*** Begin section ***
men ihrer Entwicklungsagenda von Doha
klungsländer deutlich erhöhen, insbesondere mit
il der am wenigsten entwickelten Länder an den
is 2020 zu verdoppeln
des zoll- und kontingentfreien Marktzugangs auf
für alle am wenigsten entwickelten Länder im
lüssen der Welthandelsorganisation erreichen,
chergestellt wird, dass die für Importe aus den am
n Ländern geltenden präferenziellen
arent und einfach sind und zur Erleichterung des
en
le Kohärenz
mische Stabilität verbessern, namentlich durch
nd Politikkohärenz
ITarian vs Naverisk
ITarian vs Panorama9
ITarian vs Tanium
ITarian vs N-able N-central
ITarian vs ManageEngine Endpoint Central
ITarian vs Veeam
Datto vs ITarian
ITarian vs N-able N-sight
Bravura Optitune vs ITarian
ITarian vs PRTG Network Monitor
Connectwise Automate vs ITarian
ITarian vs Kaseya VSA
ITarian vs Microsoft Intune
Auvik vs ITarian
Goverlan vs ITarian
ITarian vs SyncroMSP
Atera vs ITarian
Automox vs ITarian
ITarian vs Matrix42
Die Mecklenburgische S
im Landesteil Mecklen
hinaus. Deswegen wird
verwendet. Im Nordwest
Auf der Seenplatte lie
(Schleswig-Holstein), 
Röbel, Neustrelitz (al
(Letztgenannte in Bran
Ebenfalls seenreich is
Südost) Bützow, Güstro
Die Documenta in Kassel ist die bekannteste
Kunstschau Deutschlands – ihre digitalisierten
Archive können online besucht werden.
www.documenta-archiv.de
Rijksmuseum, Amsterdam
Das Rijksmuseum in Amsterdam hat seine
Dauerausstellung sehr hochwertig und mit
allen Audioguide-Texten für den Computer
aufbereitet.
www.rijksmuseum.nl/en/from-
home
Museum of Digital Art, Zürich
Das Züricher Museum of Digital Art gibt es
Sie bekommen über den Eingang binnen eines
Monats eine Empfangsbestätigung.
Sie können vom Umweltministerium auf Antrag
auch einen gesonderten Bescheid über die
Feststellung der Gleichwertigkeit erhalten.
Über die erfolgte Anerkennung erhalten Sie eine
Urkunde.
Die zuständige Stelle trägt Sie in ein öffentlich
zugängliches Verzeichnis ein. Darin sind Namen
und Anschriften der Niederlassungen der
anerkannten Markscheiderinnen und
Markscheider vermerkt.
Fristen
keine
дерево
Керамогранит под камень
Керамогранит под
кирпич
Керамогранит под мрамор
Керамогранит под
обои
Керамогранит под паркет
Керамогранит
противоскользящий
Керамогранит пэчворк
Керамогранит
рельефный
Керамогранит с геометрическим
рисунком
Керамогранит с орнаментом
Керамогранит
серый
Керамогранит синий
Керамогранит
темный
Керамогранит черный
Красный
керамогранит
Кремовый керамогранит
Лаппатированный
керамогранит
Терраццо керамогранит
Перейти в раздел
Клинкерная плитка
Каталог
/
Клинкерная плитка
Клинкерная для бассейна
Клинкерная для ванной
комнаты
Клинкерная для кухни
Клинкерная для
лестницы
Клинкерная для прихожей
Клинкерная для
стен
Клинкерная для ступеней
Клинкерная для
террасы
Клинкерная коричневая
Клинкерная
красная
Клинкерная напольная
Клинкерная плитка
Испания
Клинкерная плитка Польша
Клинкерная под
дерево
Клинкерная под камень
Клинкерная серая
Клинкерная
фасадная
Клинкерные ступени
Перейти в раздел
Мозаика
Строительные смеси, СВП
*** End section ***
*** Begin section ***
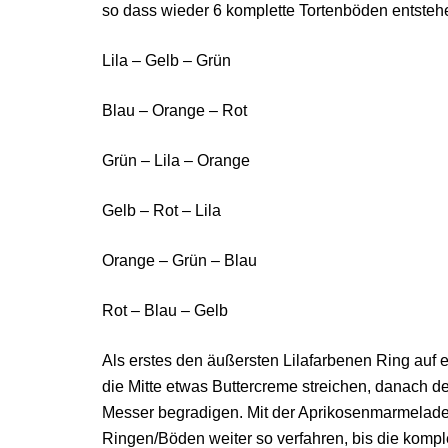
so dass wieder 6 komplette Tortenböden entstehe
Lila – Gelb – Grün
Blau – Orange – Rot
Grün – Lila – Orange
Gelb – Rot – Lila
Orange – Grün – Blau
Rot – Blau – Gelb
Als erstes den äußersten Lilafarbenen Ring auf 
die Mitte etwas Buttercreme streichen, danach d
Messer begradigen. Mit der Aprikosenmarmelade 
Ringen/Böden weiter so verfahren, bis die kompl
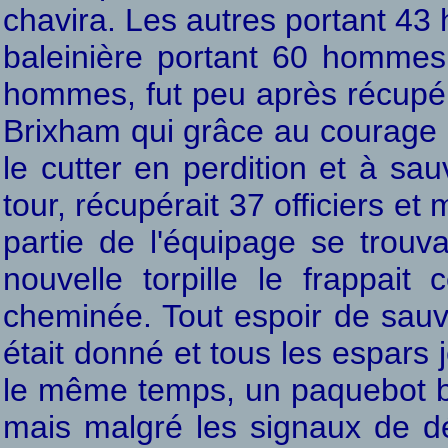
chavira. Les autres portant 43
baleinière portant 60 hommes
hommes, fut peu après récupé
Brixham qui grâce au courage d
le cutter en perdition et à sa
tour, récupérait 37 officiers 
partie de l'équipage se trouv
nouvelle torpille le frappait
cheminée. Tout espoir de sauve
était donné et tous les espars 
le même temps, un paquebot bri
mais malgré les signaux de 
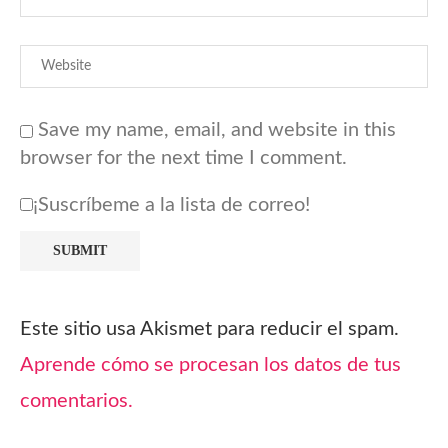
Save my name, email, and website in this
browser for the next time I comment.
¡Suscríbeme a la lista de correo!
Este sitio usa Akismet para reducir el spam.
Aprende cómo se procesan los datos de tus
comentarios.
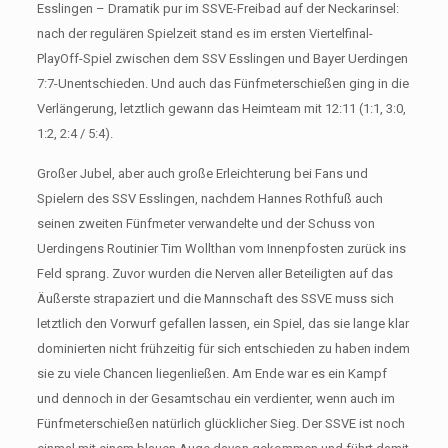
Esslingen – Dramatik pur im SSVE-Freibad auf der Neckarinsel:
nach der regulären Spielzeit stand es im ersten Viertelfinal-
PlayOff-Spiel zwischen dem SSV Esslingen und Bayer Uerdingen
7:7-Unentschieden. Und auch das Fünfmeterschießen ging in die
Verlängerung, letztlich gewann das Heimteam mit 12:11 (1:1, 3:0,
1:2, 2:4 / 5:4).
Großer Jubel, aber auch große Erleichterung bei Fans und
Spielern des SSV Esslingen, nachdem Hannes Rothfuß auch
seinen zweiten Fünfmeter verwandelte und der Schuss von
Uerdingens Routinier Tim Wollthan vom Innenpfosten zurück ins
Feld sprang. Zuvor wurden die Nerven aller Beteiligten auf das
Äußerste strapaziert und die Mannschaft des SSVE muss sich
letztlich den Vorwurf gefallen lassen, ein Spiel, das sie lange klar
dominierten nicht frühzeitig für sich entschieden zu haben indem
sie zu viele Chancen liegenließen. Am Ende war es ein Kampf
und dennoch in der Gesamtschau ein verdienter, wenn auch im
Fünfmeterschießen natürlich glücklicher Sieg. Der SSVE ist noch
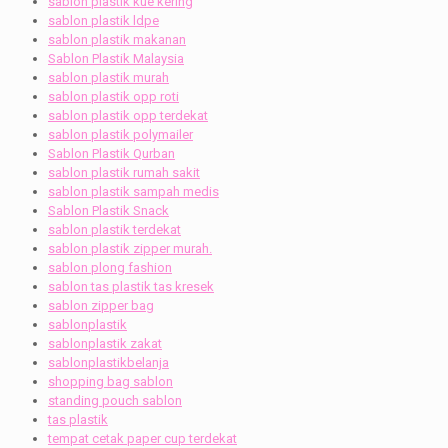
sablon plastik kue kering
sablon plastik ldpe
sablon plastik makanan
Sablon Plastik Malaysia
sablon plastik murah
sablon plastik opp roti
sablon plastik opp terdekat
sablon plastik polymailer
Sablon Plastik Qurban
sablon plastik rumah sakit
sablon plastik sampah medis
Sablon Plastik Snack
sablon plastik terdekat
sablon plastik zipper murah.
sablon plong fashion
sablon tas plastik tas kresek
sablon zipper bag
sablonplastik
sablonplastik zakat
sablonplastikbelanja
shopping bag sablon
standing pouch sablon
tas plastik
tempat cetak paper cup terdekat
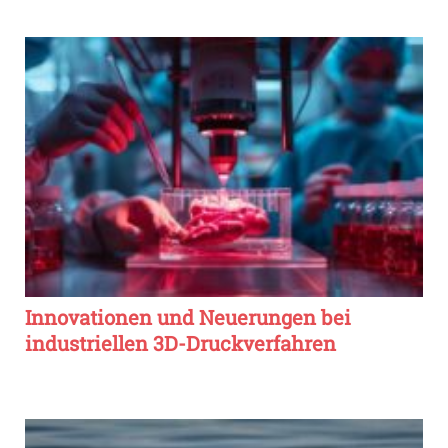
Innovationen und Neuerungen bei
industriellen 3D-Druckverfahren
*** End section ***
Goal of the exercise: Retype the lines in the records above, from the line that contains "Esslingen – Dramatik" through the line that contains "1:2, 2:4 / 5:4).", keeping every character unchanged.

Exercise answer:
Esslingen – Dramatik pur im SSVE-Freibad auf der Neckarinsel:
nach der regulären Spielzeit stand es im ersten Viertelfinal-
PlayOff-Spiel zwischen dem SSV Esslingen und Bayer Uerdingen
7:7-Unentschieden. Und auch das Fünfmeterschießen ging in die
Verlängerung, letztlich gewann das Heimteam mit 12:11 (1:1, 3:0,
1:2, 2:4 / 5:4).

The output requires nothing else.